COLUMBUS, Ind. — In two of its latest reports, experts at ACT Research note that the COVID-19 pandemic is not the only issue that is impacting the North American commercial vehicle market.
According to ACT Research’s recently released Transportation Digest, COVID-19 is just one of several factors that could impact commercial vehicle forecasts now and in the foreseeable future.
The report, which combines proprietary ACT data and analysis from a variety of sources, paints a comprehensive picture of trends impacting transportation and commercial vehicle markets. The monthly report offers a quick look at transportation insights, reviewing top-level considerations such as for-hire indices, freight, heavy- and medium-duty segments, the U.S. trailer market, used truck sales information and an overview of the U.S. macro economy.
“The general trend of the COVID contagion curve through July was rising, but in early August newly reported cases were dropping, according to Johns Hopkins,” said Steve Tam, vice president of ACT.
“In general, we are seeing favorable COVID trends in international economies, as well,” he continued. “That said, until we have a permanent cure for, or way to control, the coronavirus outbreak, that will remain the biggest risk to the commercial vehicle forecast in the short- and long-term.”
Tam also noted that while it could be easy to overlook other risks because of the global emphasis on COVID-19, it is vital that all threats to the commercial vehicle market be considered.

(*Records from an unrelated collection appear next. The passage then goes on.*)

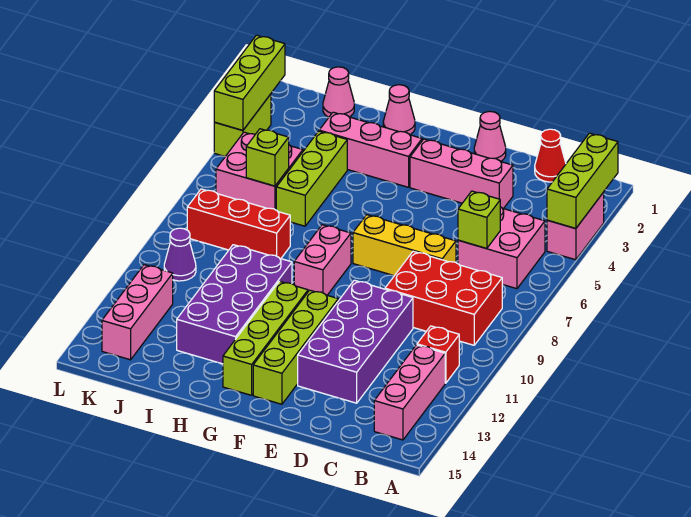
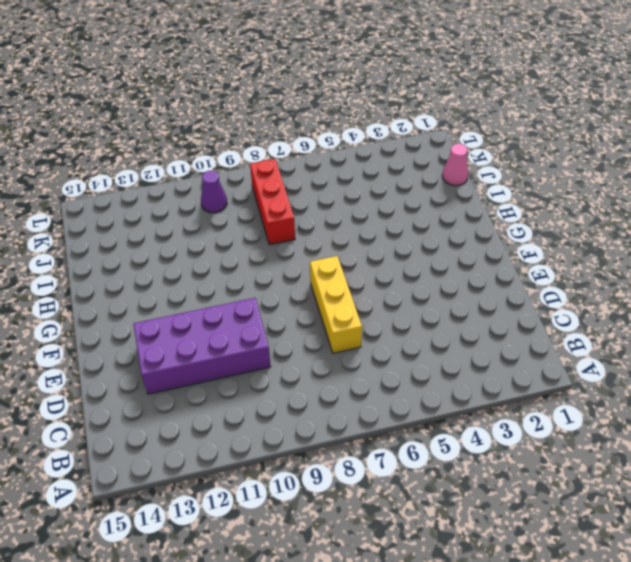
none -> pink 1x2 brick [547,192,604,260]
none -> pink 2x2 brick [458,207,545,289]
none -> red 2x3 brick [385,251,502,345]

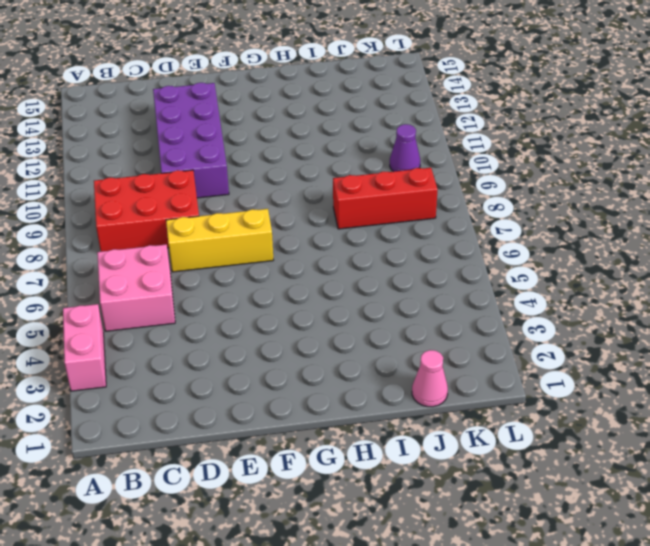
none -> red 1x1 brick [417,326,459,383]
none -> pink 1x3 brick [374,345,445,440]
none -> red 1x1 cone [535,129,566,182]

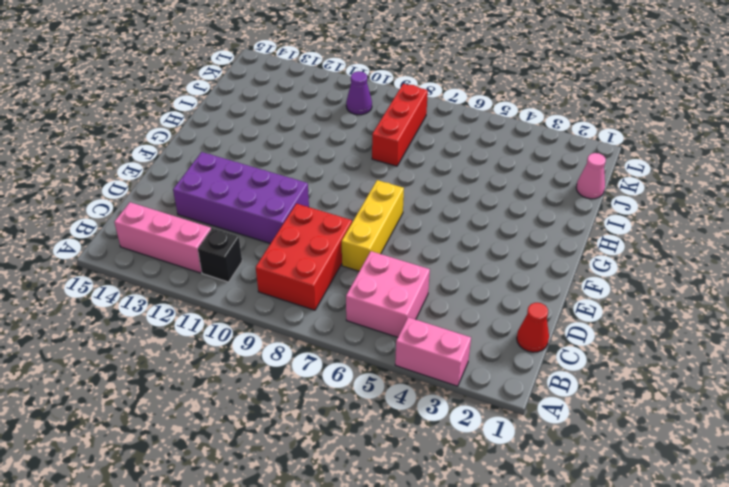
black 1x1 brick [198,228,242,282] -> red 1x1 brick [417,326,459,383]
none -> pink 1x3 brick [410,139,513,209]
none -> pink 1x1 cone [474,111,506,161]
none -> lime 1x4 brick [253,290,338,404]

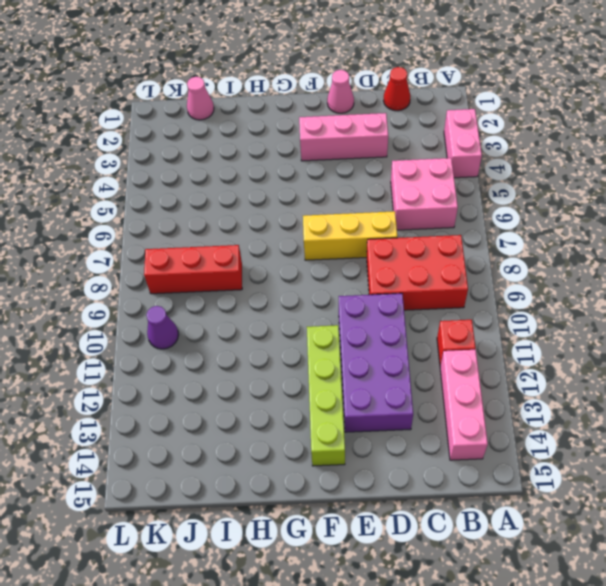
none -> pink 1x3 brick [319,112,422,187]
none -> pink 1x2 brick [294,225,351,295]
none -> lime 1x4 brick [223,281,308,395]

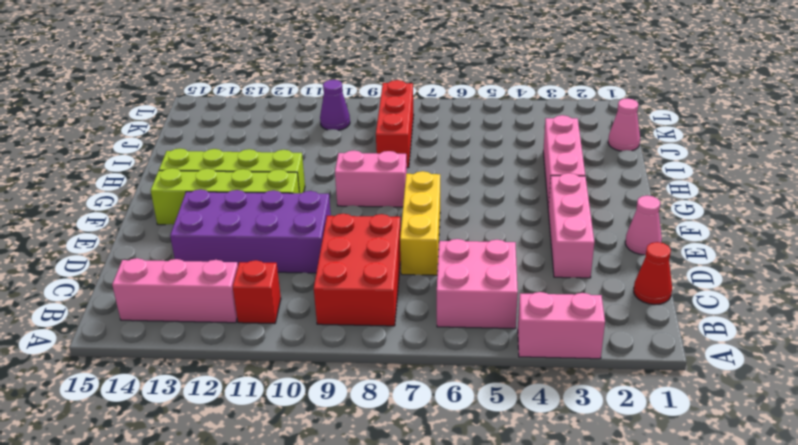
none -> pink 1x1 cone [383,85,415,135]
none -> purple 2x4 brick [177,245,292,364]
none -> lime 1x3 brick [276,131,347,226]

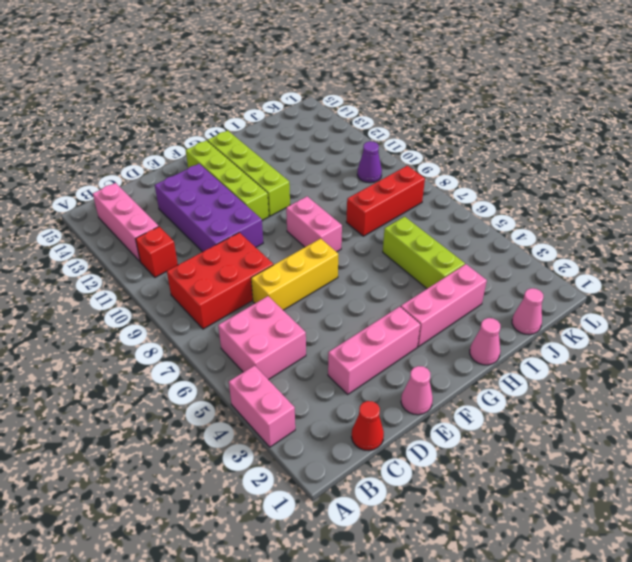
none -> purple 2x4 brick [177,245,292,364]
none -> pink 2x2 brick [216,132,303,210]
none -> pink 1x3 brick [102,265,173,360]

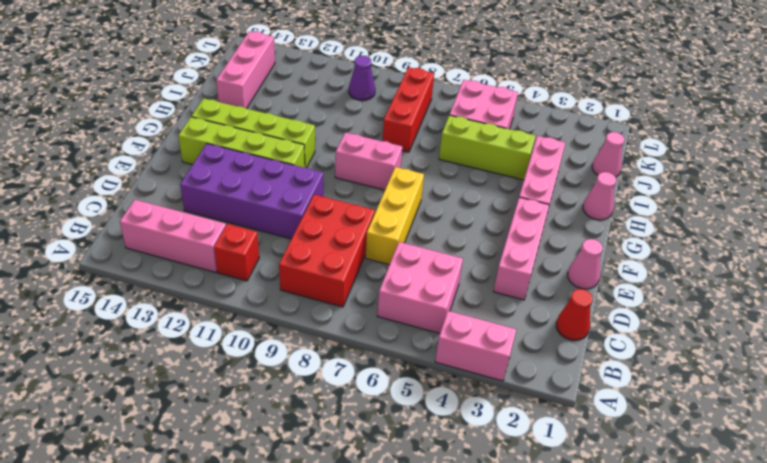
pink 1x3 brick [216,31,275,109] -> pink 1x3 brick turned to [102,265,173,360]
none -> purple 2x4 brick [177,245,292,364]
none -> lime 1x2 brick [214,94,271,157]
none -> lime 1x3 brick [547,133,618,229]

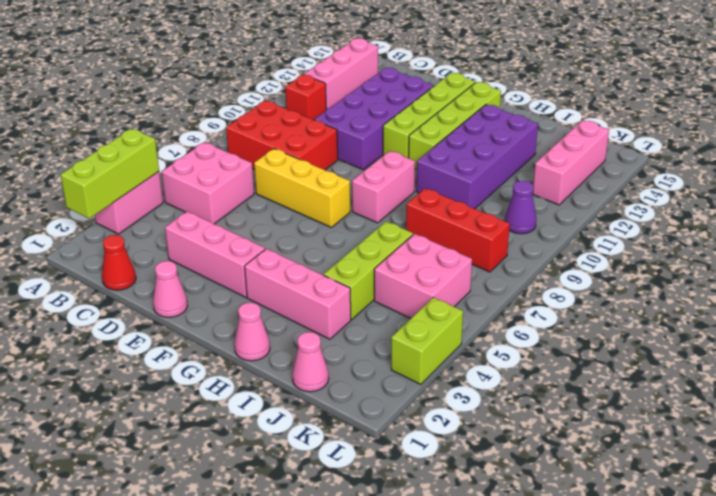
none -> lime 1x1 brick [458,191,500,249]
none -> lime 1x1 brick [246,129,289,186]
none -> lime 1x3 brick [214,35,285,130]

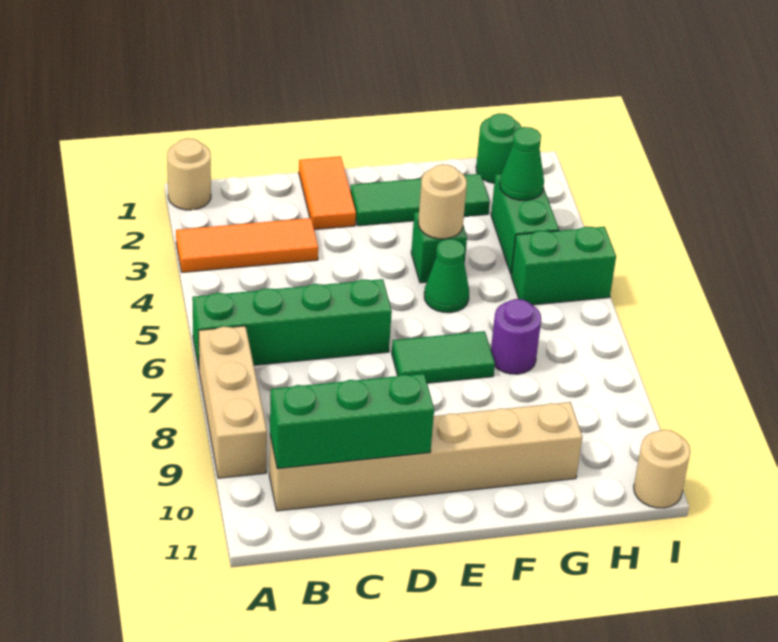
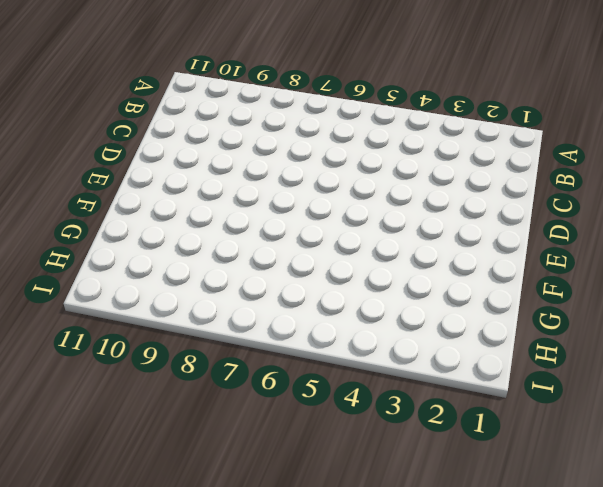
none -> tan 1x1 round brick [167,138,211,210]
none -> orange 1x3 tile [176,218,318,272]
none -> green 1x4 brick [192,279,392,369]

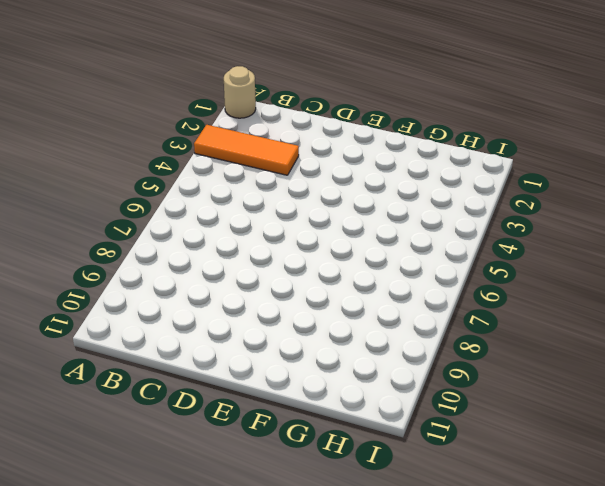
none -> green 1x4 brick [192,279,392,369]
none -> tan 1x3 brick [199,326,267,478]
none -> tan 1x6 brick [269,402,582,511]

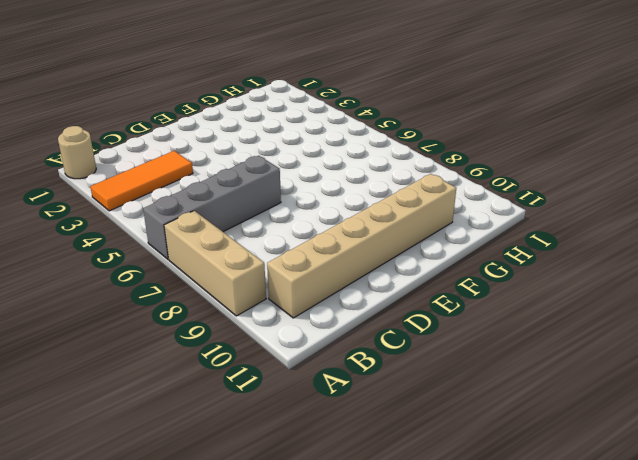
grey 1x4 brick [143,156,281,259] -> green 1x4 brick [192,279,392,369]
none -> orange 1x2 tile [299,156,356,230]
none -> green 1x3 tile [350,174,490,226]
none -> green 1x2 tile [392,331,495,383]

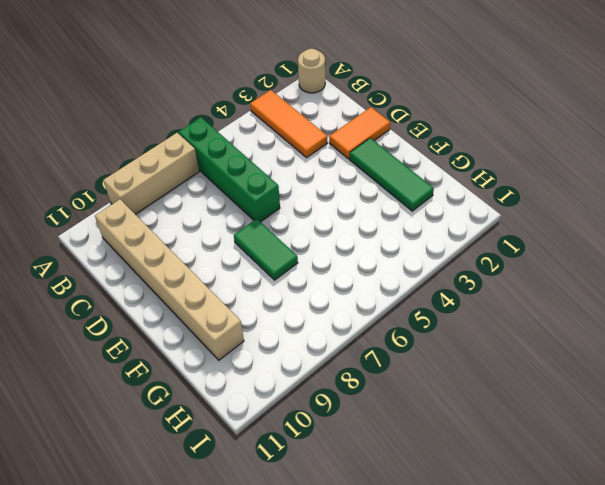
none -> green 1x1 brick [411,212,467,283]
none -> green 1x1 cone [424,239,469,313]
none -> purple 1x1 round brick [491,299,541,374]

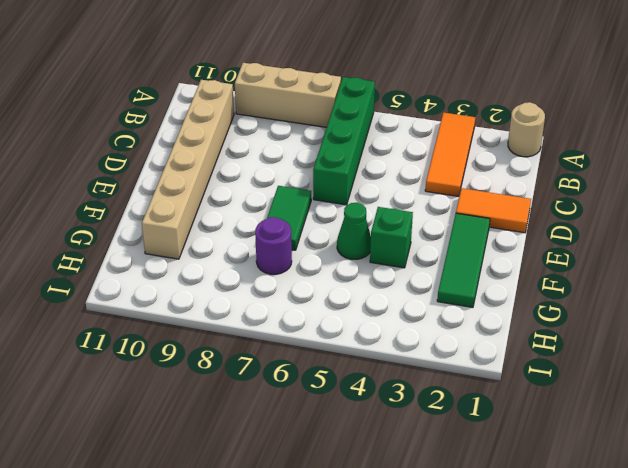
none -> green 1x1 round brick [476,114,522,183]
none -> green 1x2 brick [491,174,559,274]
none -> green 1x2 brick [511,227,616,305]

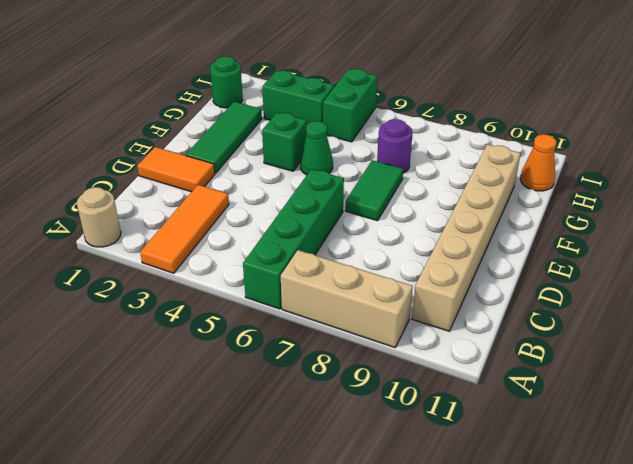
orange 1x1 cone [520,134,556,191] -> none
none -> tan 1x1 round brick [634,430,690,508]
none -> green 1x3 brick [270,374,434,469]
none -> tan 1x1 round brick [418,164,467,239]

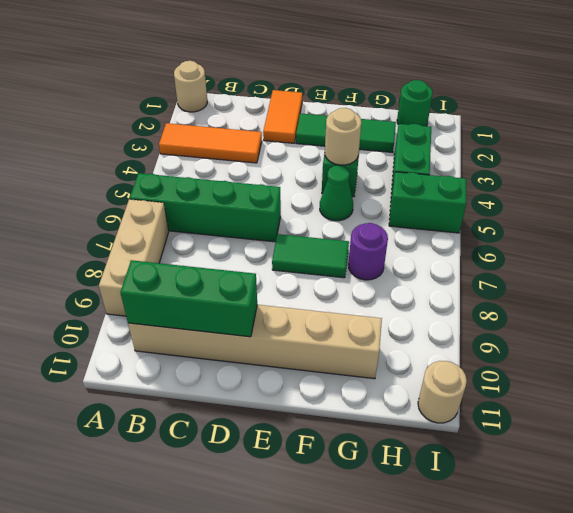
none -> green 1x1 cone [500,127,544,200]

“One obvious threat is the increasingly tense bilateral relationship of the U.S. and China, and another is the outcome of November’s election,” he said.
On the upside, however, he noted, “We’re seeing promising levels of activity in key goods-producing and goods-distribution industries that drive motor freight and logistics, such as manufacturing, construction, and wholesale/retail trade, with e-commerce carrying the load in distribution.”
ACT also recently released its Commercial Vehicle Dealer Digest, which reported that freight markets continue to be less impacted by the pandemic than the economy at large, and that a vaccine against COVID-19 is seen as the key to unlocking a more broad-based recovery, as the simplest human interactions will no longer have to be weighed and justified.
“Even as the economy struggles to regain its footing post-COVID and pre-vaccine, freight markets have been somewhat less impacted,” Tam said.
“Most freight is related to society’s most basic needs: food, shelter, clothes, transportation,” he continued. “A positive for freight, in the current environment, is that much of the discretionary spending that was ‘experience’ focused, like travel, attending events, and dining in restaurants, has been replaced by goods-based purchases that generate a greater amount of freight per dollar.”
When asked how the commercial vehicle industry is faring, Tam commented that parked capacity is one consideration he sees as weighing on the market.
“But even with that, a case can be made for a steady, if modest, Class 8 market rebound from here,” he stated.
“Based on continued increases in Classes 5-7 build, the OEMs appear to be betting on business and consumer resilience, while trailer forecasts are improving at the margin with accelerated trends in e-commerce boosting LTL demand and a new generation of home cooking driving some gains in multitemp refrigerated vans,” he concluded.